Nock’s was a thoroughly elitist conception, which is ironic, since smoking cigars may be the most democratic thing I do. At the cigar shop, the clientele is mixed in nearly every way, though you wouldn’t say it “looks like America.” A large proportion of the African-American regulars are D.C. cops. In terms of professions, the crowd leans a bit too heavily toward lawyers (as does the nation’s capital). But there’s no shortage of contractors, manual laborers, college students, and retirees.
Politically, there are all types. As far as I can tell, the most ideologically conservative regular (me included) is a federal employee. The gender mix is thoroughly lopsided, of course. Women do occasionally come into the shop, but when they do, all eyes go up as if a unicorn had sauntered into a library. Dennis Prager, another gentleman of the leaf, has written that cigar shops may be the last place in America where men can congregate and talk as men. It’s not discrimination, mind you, it’s just that cigar smoke tends to have the same effect on the fairer sex that it has on mosquitoes.
What unites us all is a fondness for — or craving for — cigars, not tobacco per se mind you, but cigars. It is generally frowned upon to smoke cigarettes in a cigar shop. Pipes may be welcome (I for one think they have the best aroma), but I don’t think I have ever seen one smoked in a cigar shop, even though nearly all good tobacconists sell pipes and their associated sundries.
In football (a subject of near-constant discussion at the cigar shop) there’s a saying, “Watch the ball, not the man.” With cigars, something similar is at work. The camaraderie follows the leaf. On the road, I will often be seen outside my hotel preparing for a speech or writing a column with cigar in hand. Invariably another cigar smoker will catch the scent and, at a minimum, nod his appreciation. Often he will strike up a conversation about what I’m smoking or where there might be a good cigar shop in the area. One thing he will never do is ask for a cigar. Cigars are things of real value, emotionally and financially, and when they are given away, it’s as a gift. Cigarettes are filthy commodities shared among a lesser genus of addicts. There’s a reason it’s called “bumming a cigarette.”

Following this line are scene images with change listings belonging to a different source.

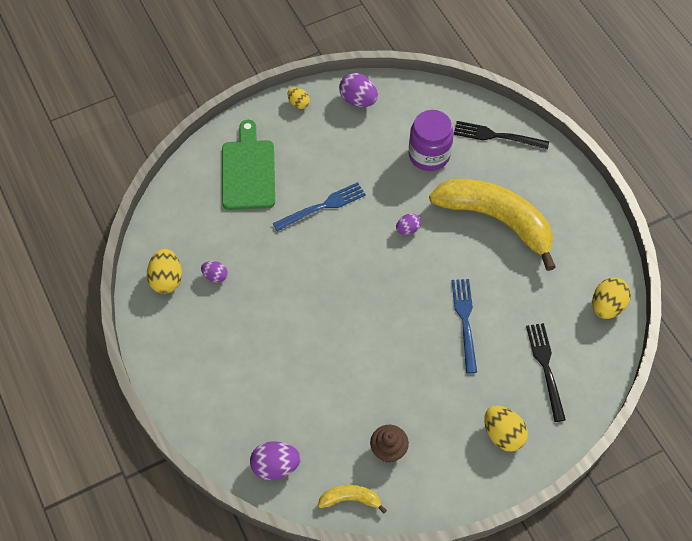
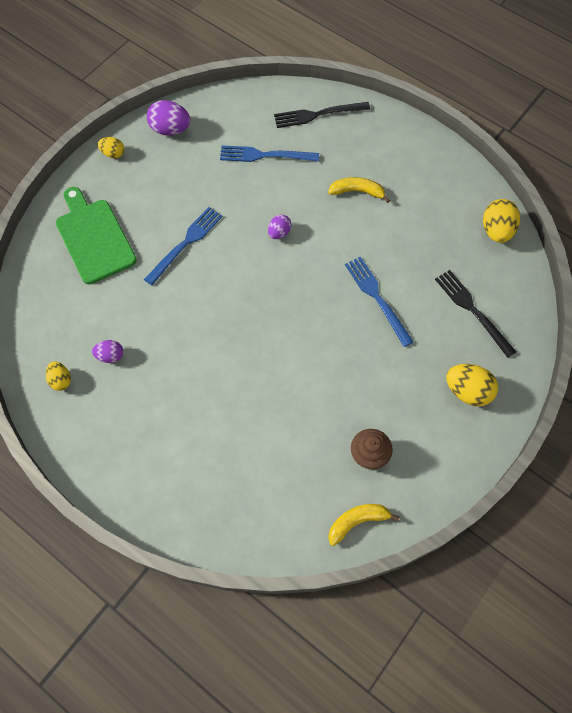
camera: 25 degrees left, 5 degrees up
(166, 279) = (61, 380): yellow egg -> yellow egg, size x0.60
(275, 466) = (266, 523): purple egg -> none
(429, 155) = (264, 155): purple jar -> blue fork
(496, 220) = (357, 191): yellow banana -> yellow banana, size x0.42

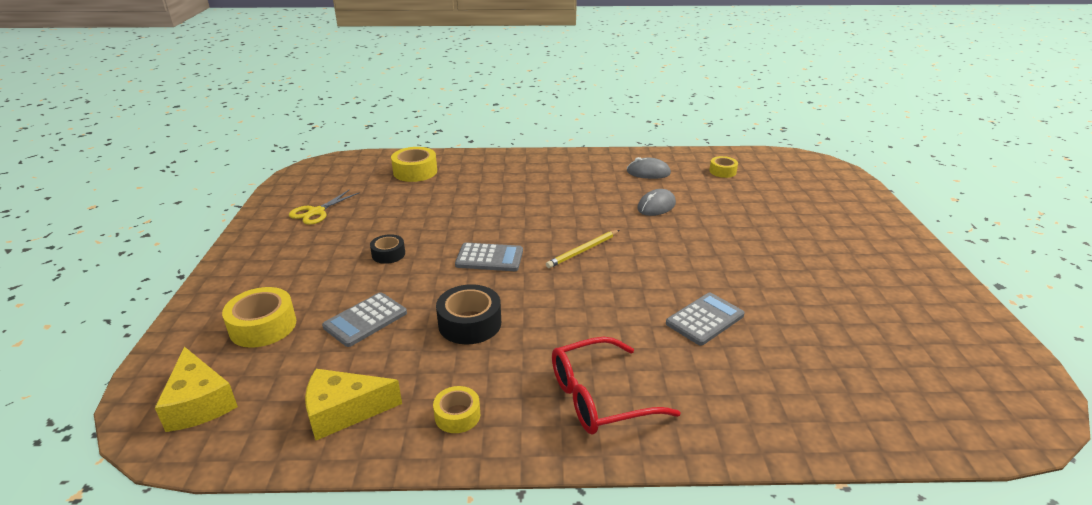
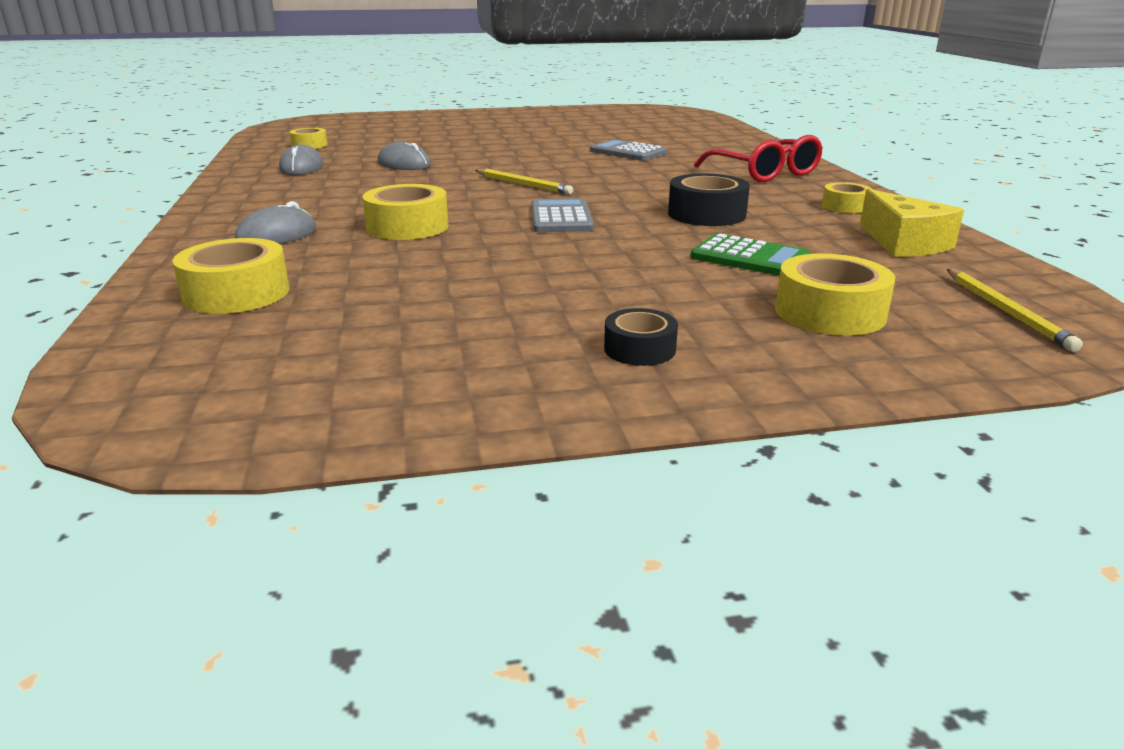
camera: 100 degrees left, 5 degrees down
(199, 403) = (1007, 312): yellow cheese -> yellow pencil
(316, 212) = (434, 354): yellow scissors -> none
(365, 320) = (749, 257): grey calculator -> green calculator
(388, 254) = (579, 269): black tape -> black tape (639, 349)
(494, 174) = (277, 235): none -> grey mouse
(494, 207) = (407, 227): none -> yellow tape

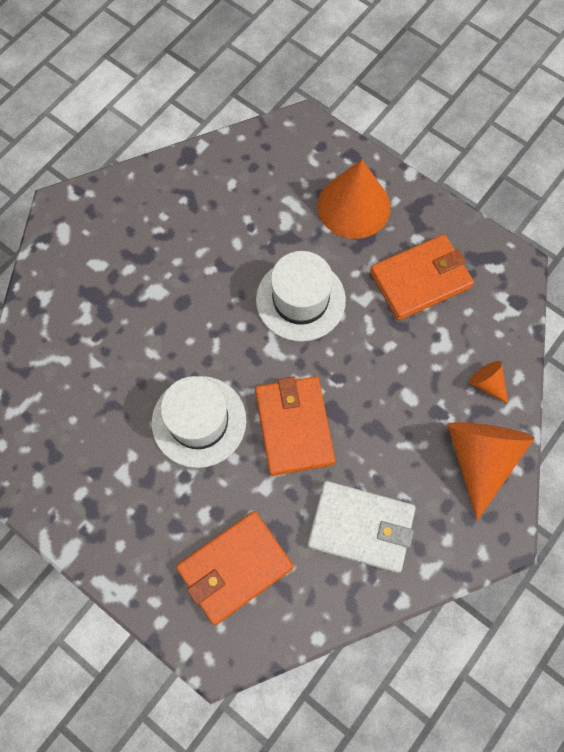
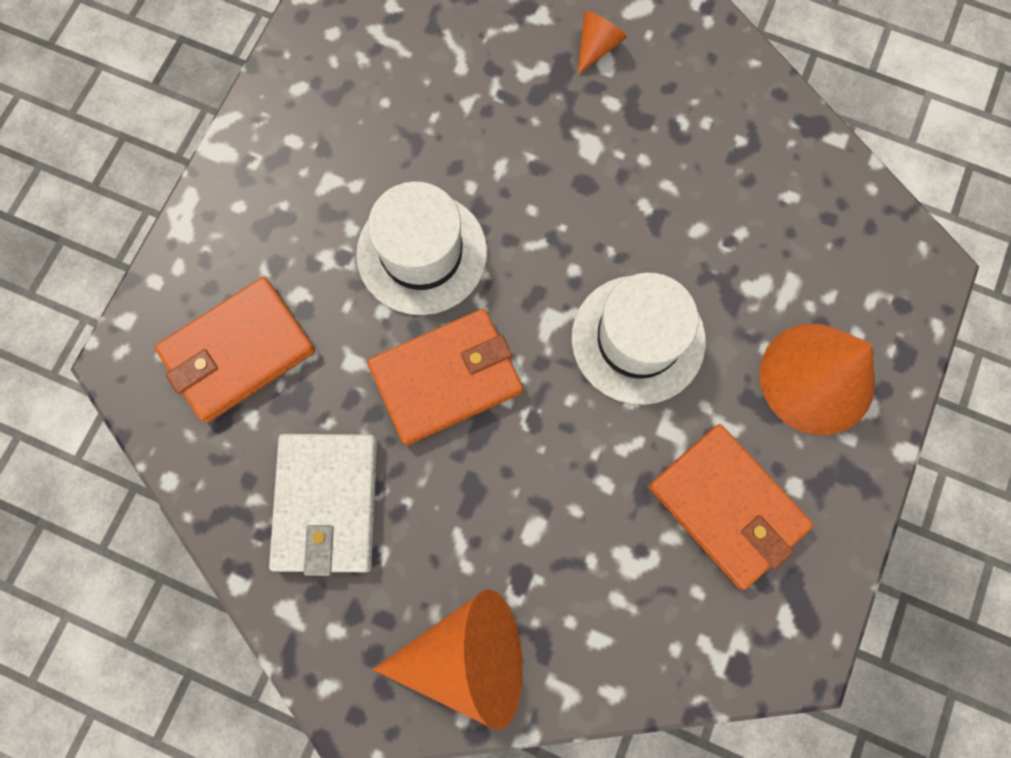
camera: 75 degrees right, 5 degrees up
(235, 568) = (238, 352): orange wallet -> orange wallet turned 75 degrees counterclockwise
(487, 384) = (586, 645): orange cone -> orange cone (596, 47)

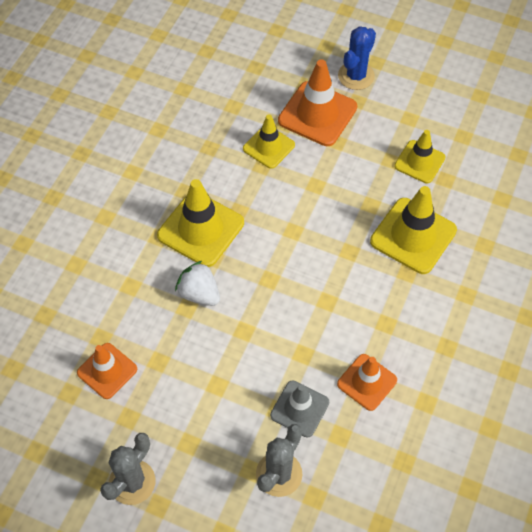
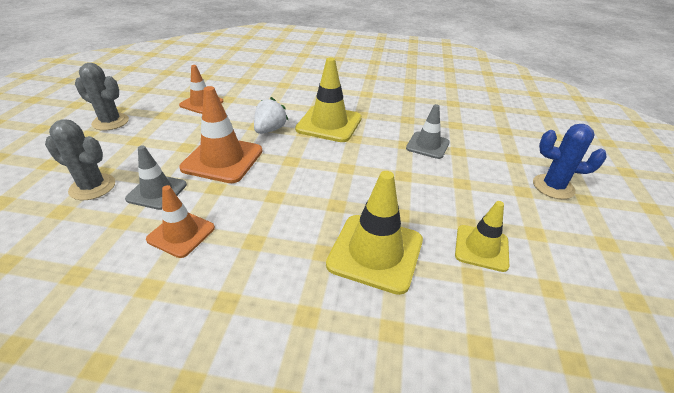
camera: 75 degrees right, 20 degrees down
(268, 147) = (427, 145): yellow traffic cone -> grey traffic cone
(317, 114) = (485, 167): orange traffic cone -> orange traffic cone (222, 159)

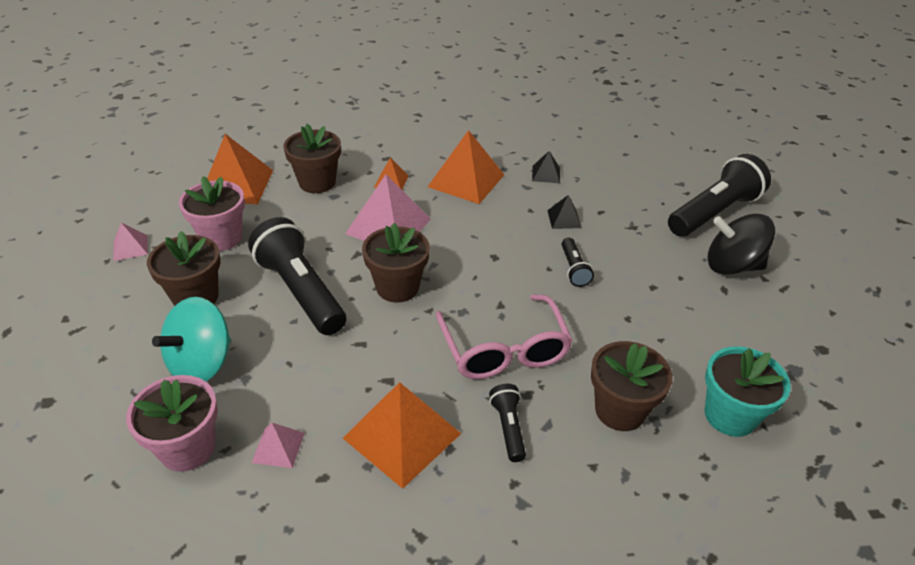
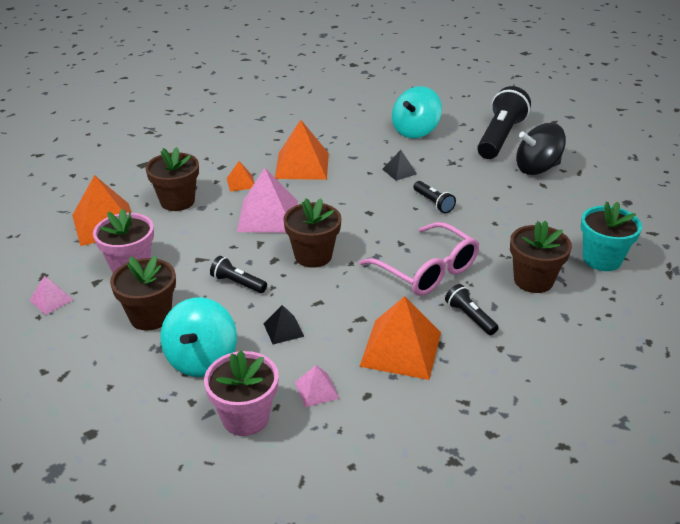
camera: 25 degrees left, 5 degrees down
(301, 291) = (238, 283): black flashlight -> black flashlight, size x0.47
(546, 174) = (360, 144): black pyramid -> black pyramid (283, 330)
(618, 176) = (415, 131): none -> turquoise spinning top

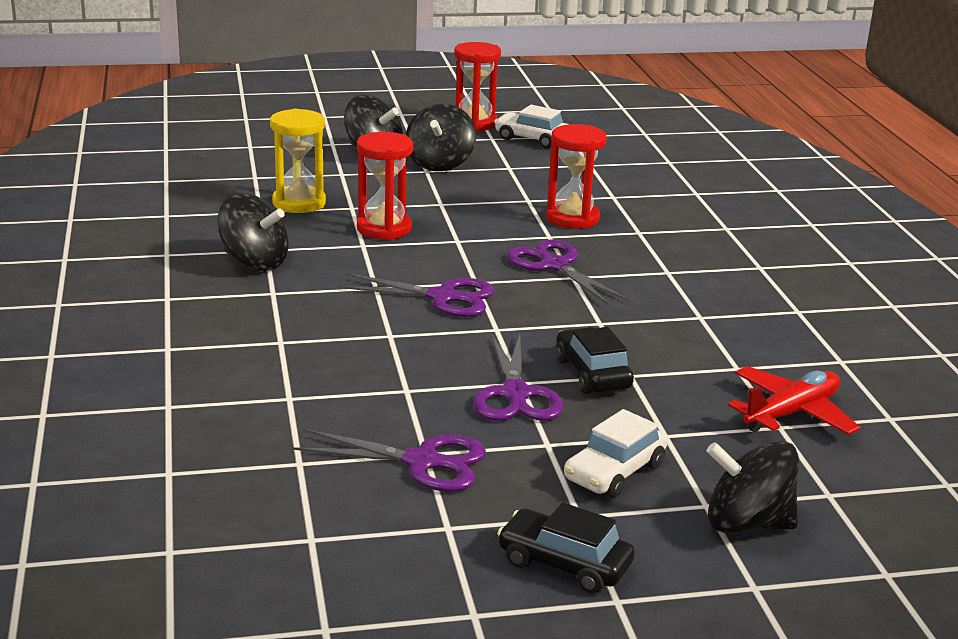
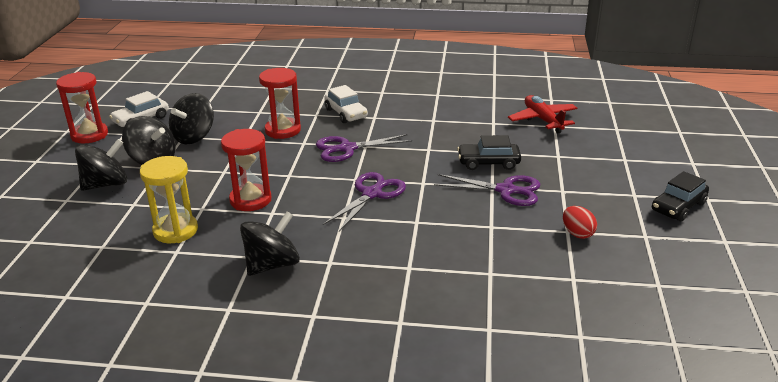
camera: 70 degrees left, 5 degrees up
(422, 462) = (577, 233): purple scissors -> red egg
(614, 472) = (593, 177): white car -> white car (346, 113)
(747, 524) = (641, 153): black spinning top -> black spinning top (194, 137)

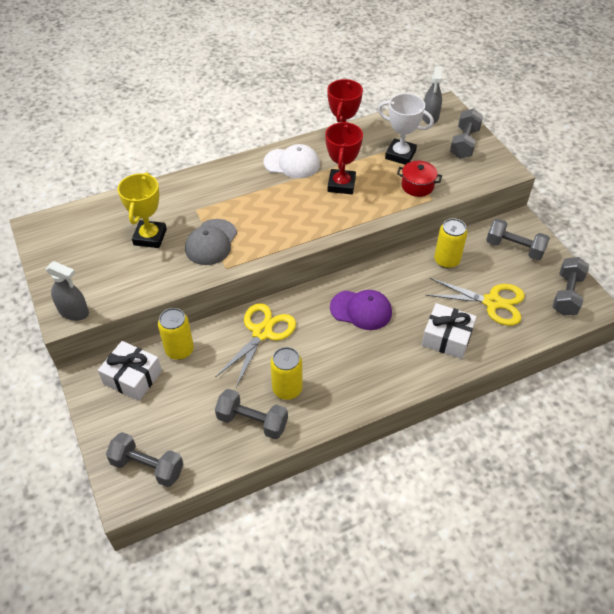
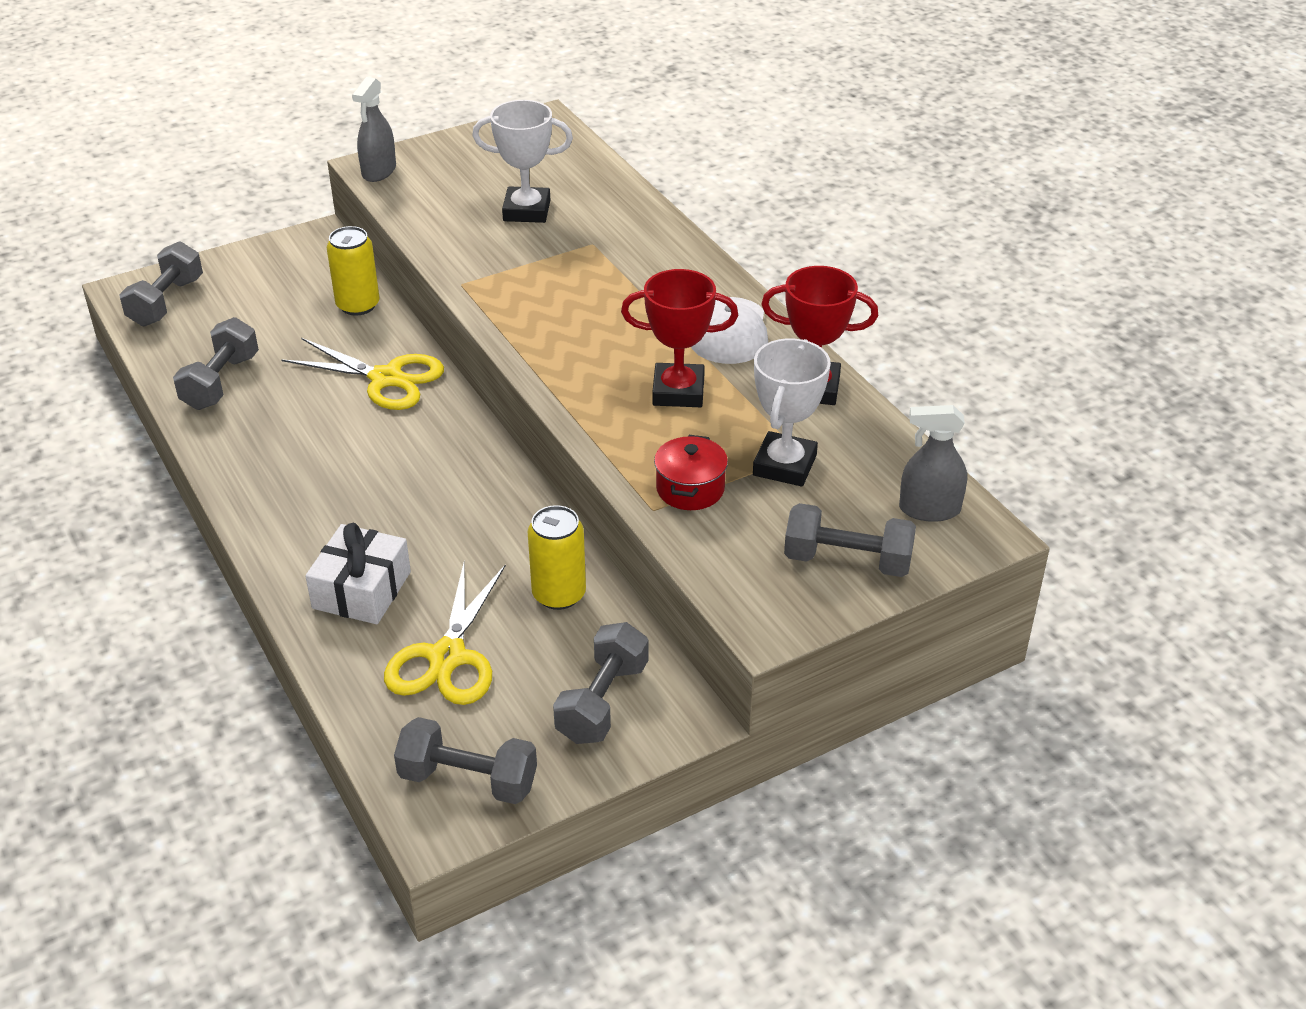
camera: 85 degrees right, 10 degrees down
(132, 377) = (312, 272): white gift -> none
(150, 237) = (526, 211): yellow trophy -> white trophy
(211, 242) = (518, 265): grey cap -> none
(287, 389) = (274, 411): yellow can -> none
(361, 310) = (431, 483): purple cap -> none

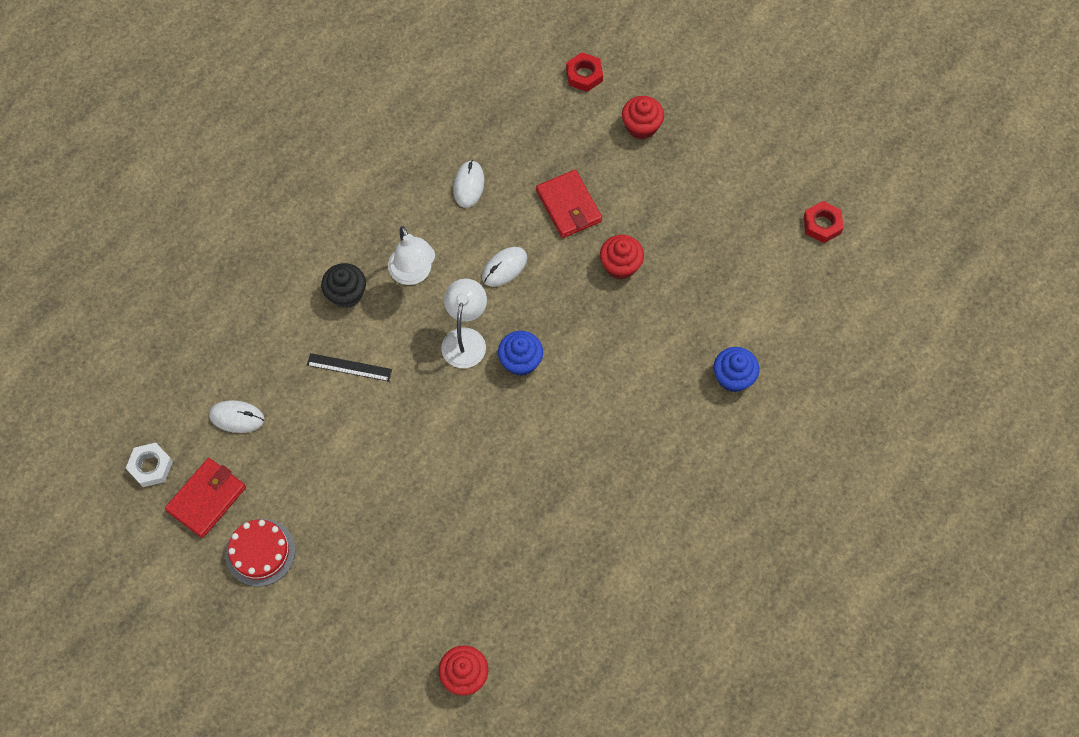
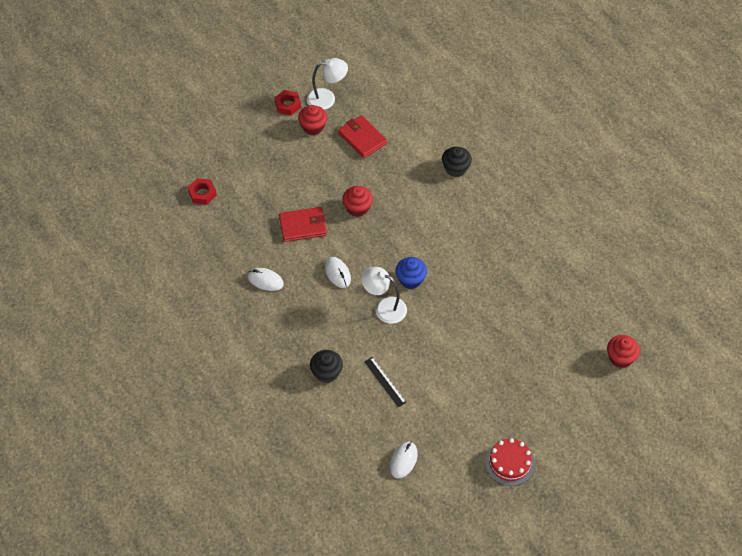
camera: 75 degrees left, 10 degrees down
(151, 467) = (426, 524): white nut -> none
(206, 499) = (461, 491): red wallet -> red wallet (362, 138)
(349, 367) = (385, 382): black ruler -> black ruler turned 60 degrees counterclockwise
(413, 274) = (324, 328): white lamp -> white lamp (327, 98)
(641, 126) = (256, 171): red cupcake -> red cupcake (313, 127)
(733, 377) = (455, 168): blue cupcake -> black cupcake
(822, 224) = (364, 96): red nut -> red nut (288, 105)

Indeed, the similarities between cigars and cigarettes are more limited than you might think. For starters, you don’t inhale the smoke from cigars, at least not intentionally, which is one reason why the risks of lung cancer for cigar smokers are tiny when compared with those for cigarette smokers. Sadly, this fact often causes cigarette smokers to take up cigars, only to discover that they can’t kick the habit of inhaling, a practice that horrifies cigar aficionados and doctors alike.